Topics: R versus bash/awk

Motivation: In this project, we synthesize the topics that we have learned so far this semester. We cut some data from some very large files, gather the results from across these files and store the desired data into a smaller file, and finally import the data to R for visualization.

Context: It is often the case that we do not want to import enormous data sets into R directly. Instead, we want to do some pre-processing with other tools (for instance, with the terminal) that are extremely fast.

Scope: The full data analysis relies on learning several kinds of tools, and using the tools in tandem to accomplish large tasks.

How to format your solution: Use the project10template.R file from the /class/datamine/data/examples folder. (Of course, question 1 will have UNIX commands and questions 2 and 3 will have R commands.)

Question 1: Cutting data down, using UNIX

1a. Use the UNIX cut or awk tool to extract (only) the dates and transaction amounts from the election data, across all years. Save this data into a file in your home directory.

Hint: You can use: cat /class/datamine/data/election/*.txt to display all of the data from all of the election years, and then use a pipe to send this data to the cut command. You can use a right carrot to save the resulting data to a file. There should be 69018140 lines in the resulting file. You can check this with the wc command.

1b. Remove the lines from the file that came from the headers of each election file, i.e., remove the 21 lines of the form: TRANSACTION_DT|TRANSACTION_AMT Save the result into a new file.

Hint: You can do this use something like the following: grep -v TRANSACTION myfile.txt >mynewfile.txt because the grep command will avoid all patterns that you specified with -v

Question 2: Preparing data to display in R

2a. Import into R the resulting file that you prepared from question 1.

Hint: Please use read.delim instead of read.csv and use sep="|" as an option in the read.delim command. Use colClasses=c('character','integer') because you want to ensure that we keep the format of the dates from the first column of your text file. Use header=F because our data does not have a header.

2b. Make a new third column of the data.frame that has the same data from column 1, but is stored in Date format: To do this, you need to use the as.Date function. It is helpful to read the examples at the end of the documentation: ?as.Date

Question 3: Displaying data in R

3a. Make a table of the number of donations given per day. Then plot the values in this table. You might want to cut off some of the first several and last several dates, which are probably erroneous dates.

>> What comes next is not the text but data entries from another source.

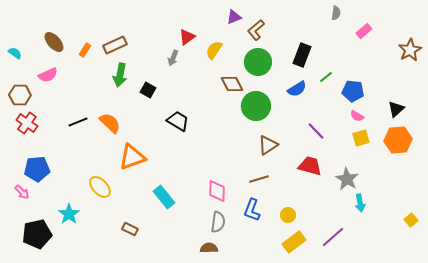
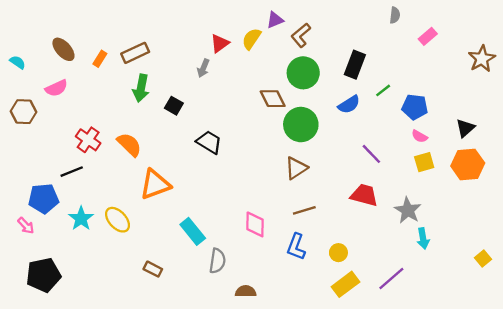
yellow semicircle: (214, 50) -> (251, 39), moved
black line: (78, 122) -> (72, 172), moved
red cross: (27, 123) -> (88, 140), moved
brown triangle: (268, 145) -> (296, 168), moved
cyan star: (69, 214) -> (81, 219), moved
gray semicircle: (218, 222) -> (217, 261), moved

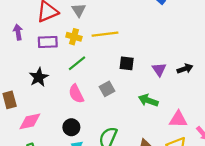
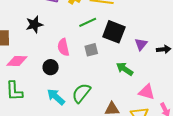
green line: (77, 63) -> (88, 22), moved
black square: (127, 63) -> (114, 32), size x1.6
black circle: (71, 127) -> (51, 67), moved

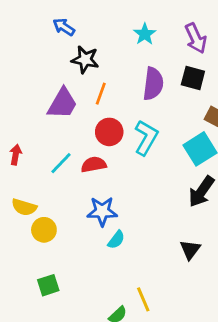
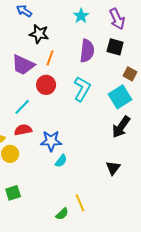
purple trapezoid: (62, 104) -> (23, 65), turned 85
red circle: (109, 132) -> (46, 85), moved
red semicircle: (94, 165) -> (23, 130), moved

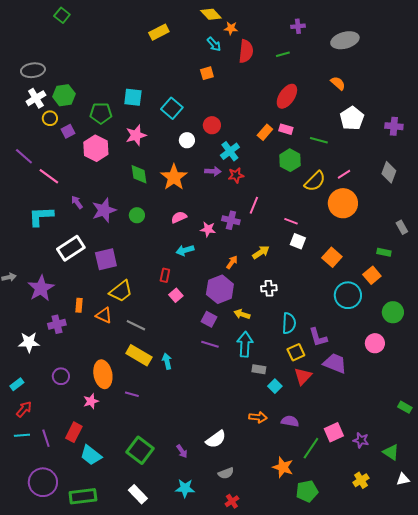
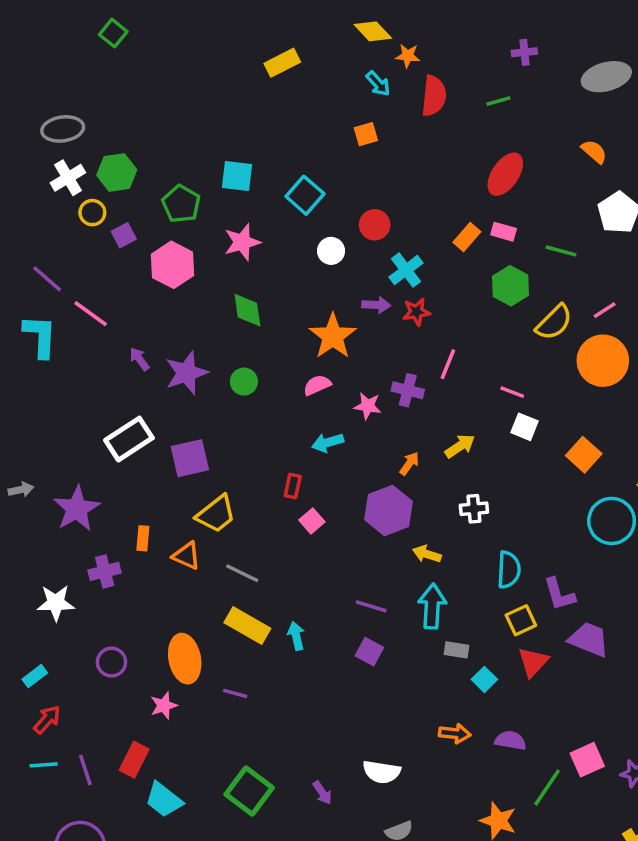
green pentagon: (101, 113) -> (181, 204), turned 30
orange star: (174, 177) -> (333, 336), moved
cyan L-shape: (41, 216) -> (40, 336), moved, turned 96
purple square: (209, 319) -> (369, 652), moved
white semicircle: (216, 439) -> (382, 772), turned 45

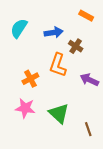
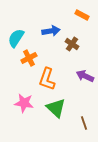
cyan semicircle: (19, 28) -> (16, 38), moved
orange L-shape: (58, 65) -> (47, 79), moved
orange cross: (30, 79) -> (29, 58), moved

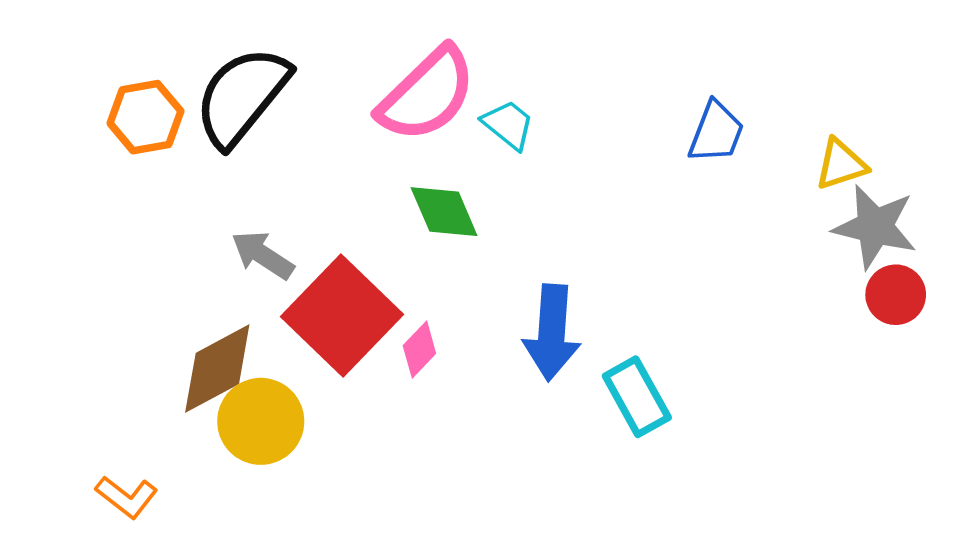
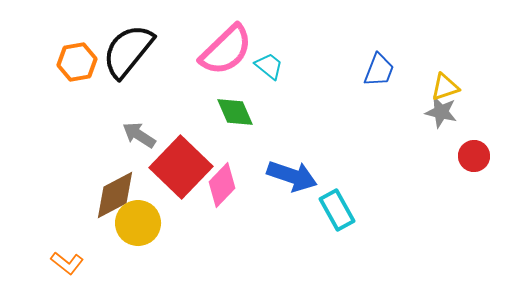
gray star: (875, 227) -> (441, 112), moved, size x0.7
blue arrow: (552, 333) -> (292, 176), turned -75
pink diamond: (419, 350) -> (222, 185), size x1.5

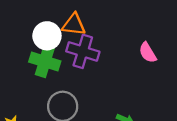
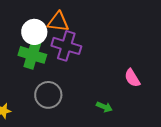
pink semicircle: (148, 53) -> (132, 78), moved

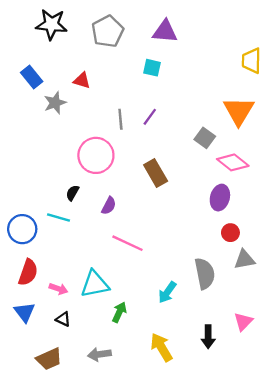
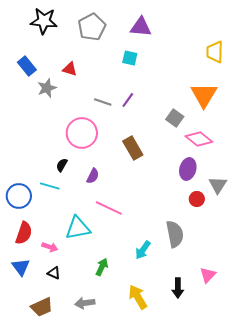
gray line: (120, 119) -> (103, 102), turned -66
gray triangle: (244, 260) -> (218, 185), moved, turned -48
cyan triangle: (95, 284) -> (78, 228), moved

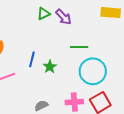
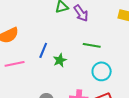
cyan circle: (93, 71) -> (102, 71), size x0.7

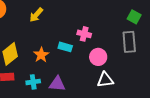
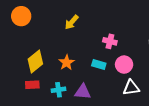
yellow arrow: (36, 15) -> (72, 22), moved
cyan rectangle: (65, 47) -> (99, 65), moved

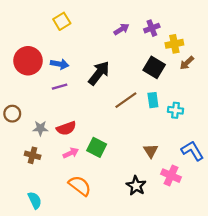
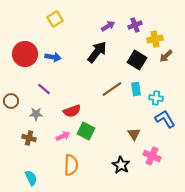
black arrow: (99, 73) -> (97, 52), moved
purple line: (60, 87) -> (44, 89), moved, turned 56
red semicircle: (66, 128) -> (72, 111), moved
blue L-shape: (192, 151) -> (165, 119), moved
orange semicircle: (80, 186) -> (71, 165), turned 55

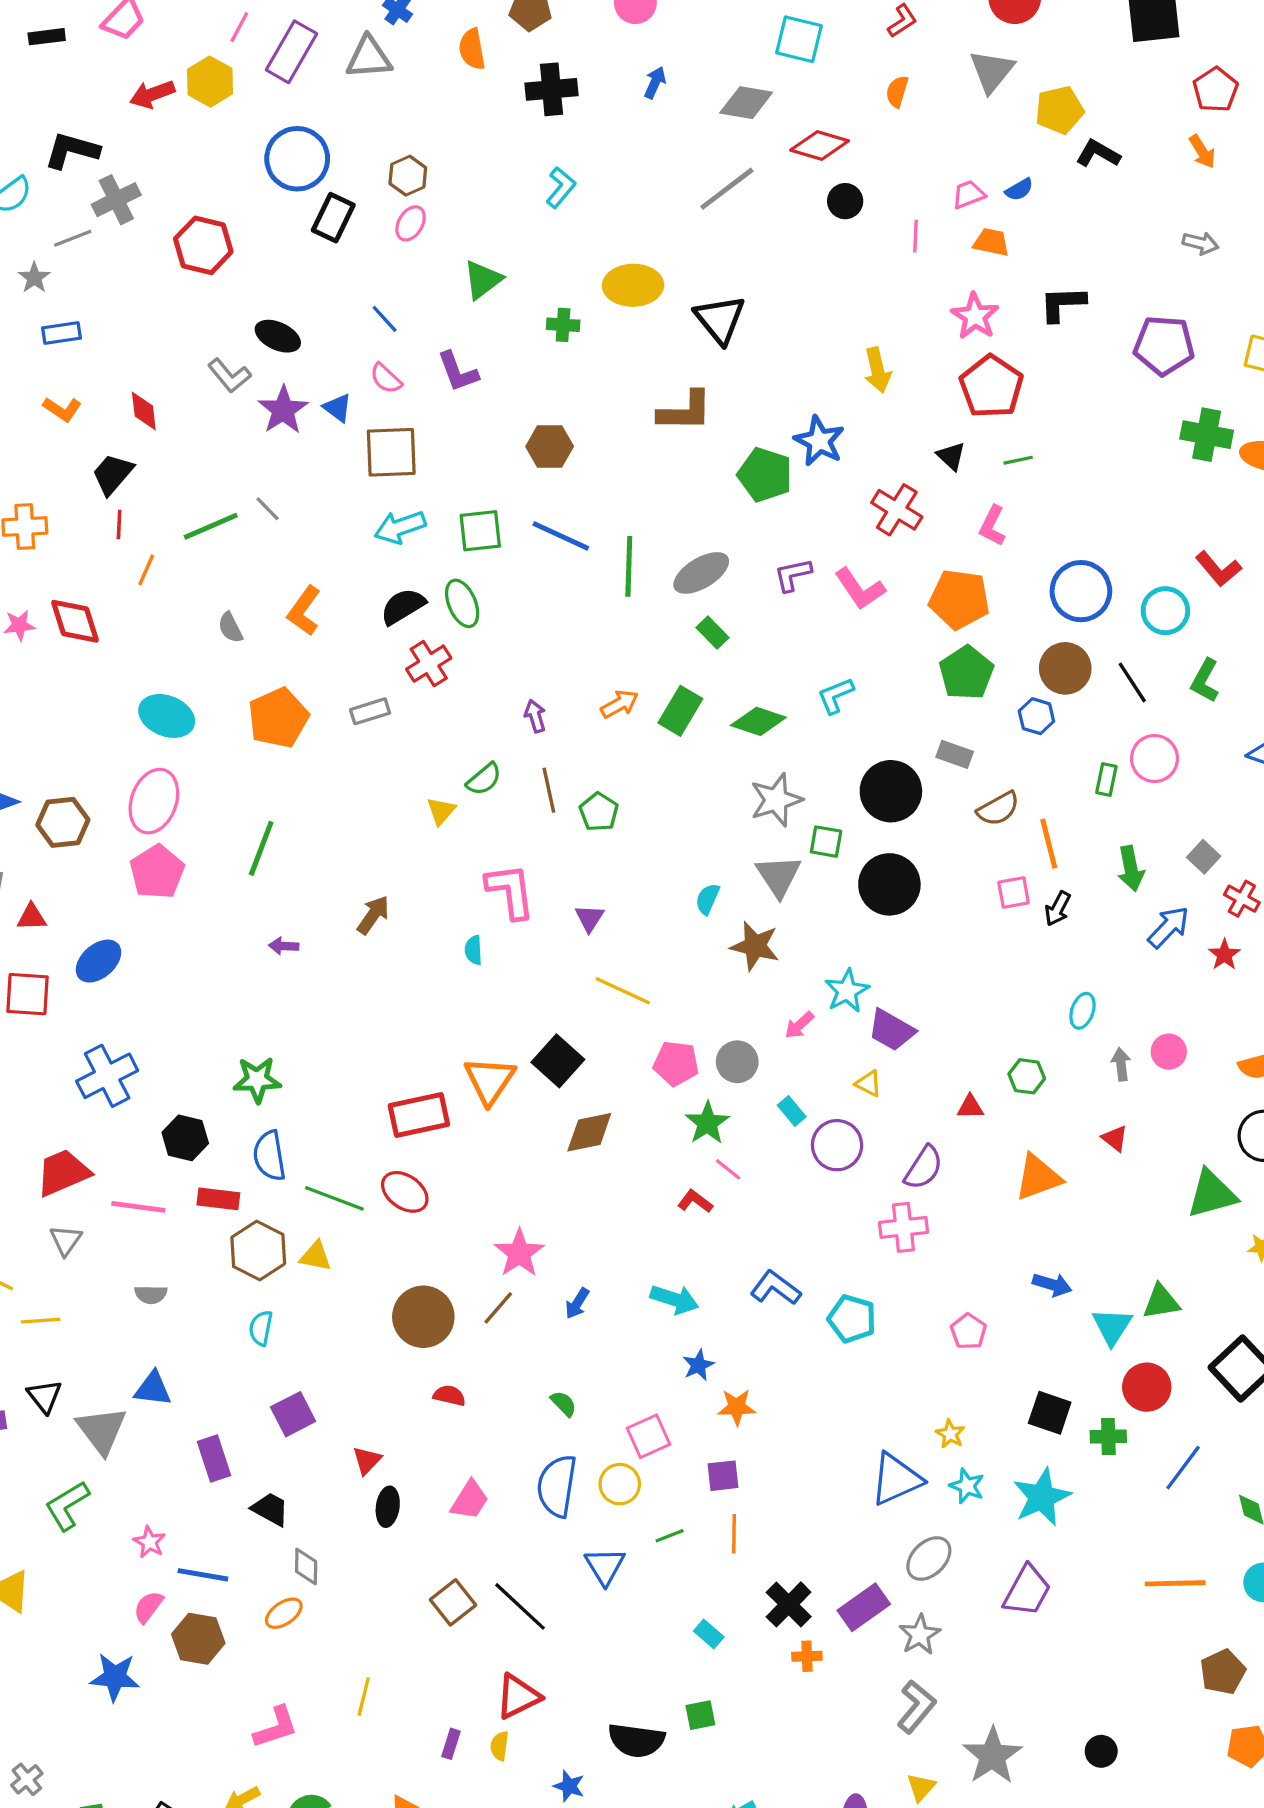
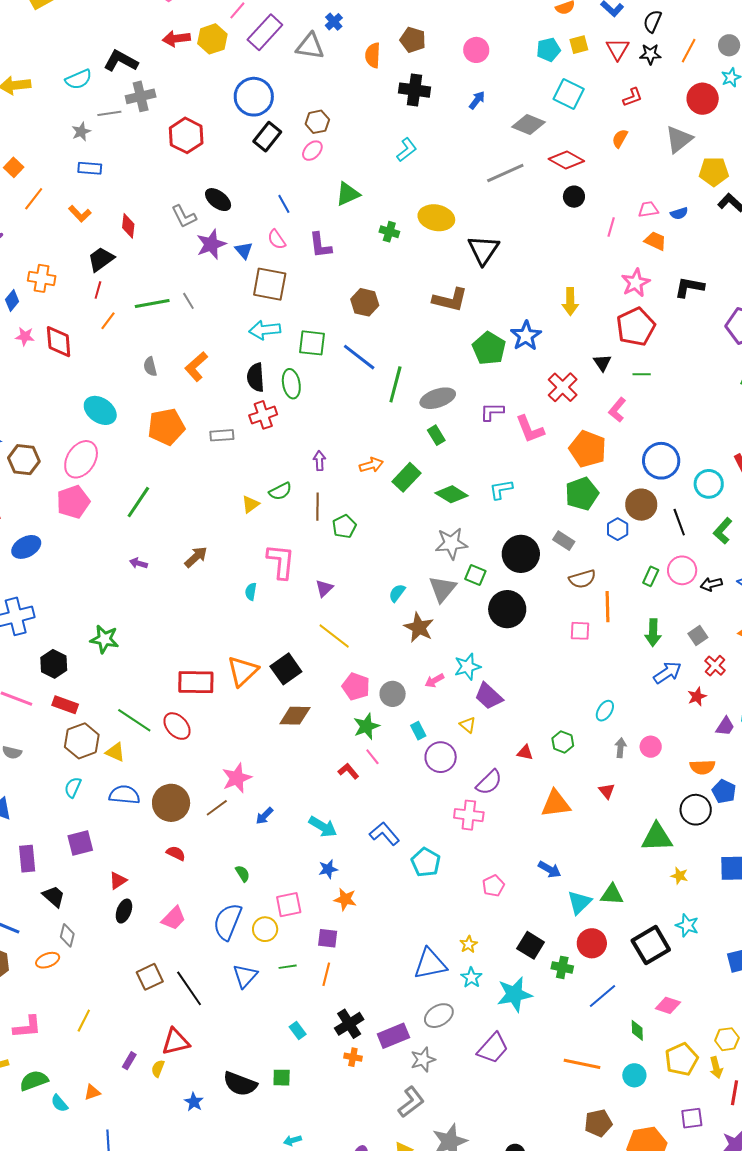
black semicircle: (403, 606) -> (256, 377), turned -76
black arrow: (1058, 909) -> (711, 584), moved, turned 35
blue semicircle: (269, 1156) -> (124, 795), moved, turned 92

3b. Use the tapply function to sum the values in myDF$V2, according to the values in myDF$V3. Then make a plot of the resulting values. Again, you might want to cut off some of the first several and last several dates, which are probably erroneous dates.

Project Submission:

Submit your solutions for the project at this URL: https://classroom.github.com/a/JSnP_rFU using the instructions found in the GitHub Classroom instructions folder on Blackboard.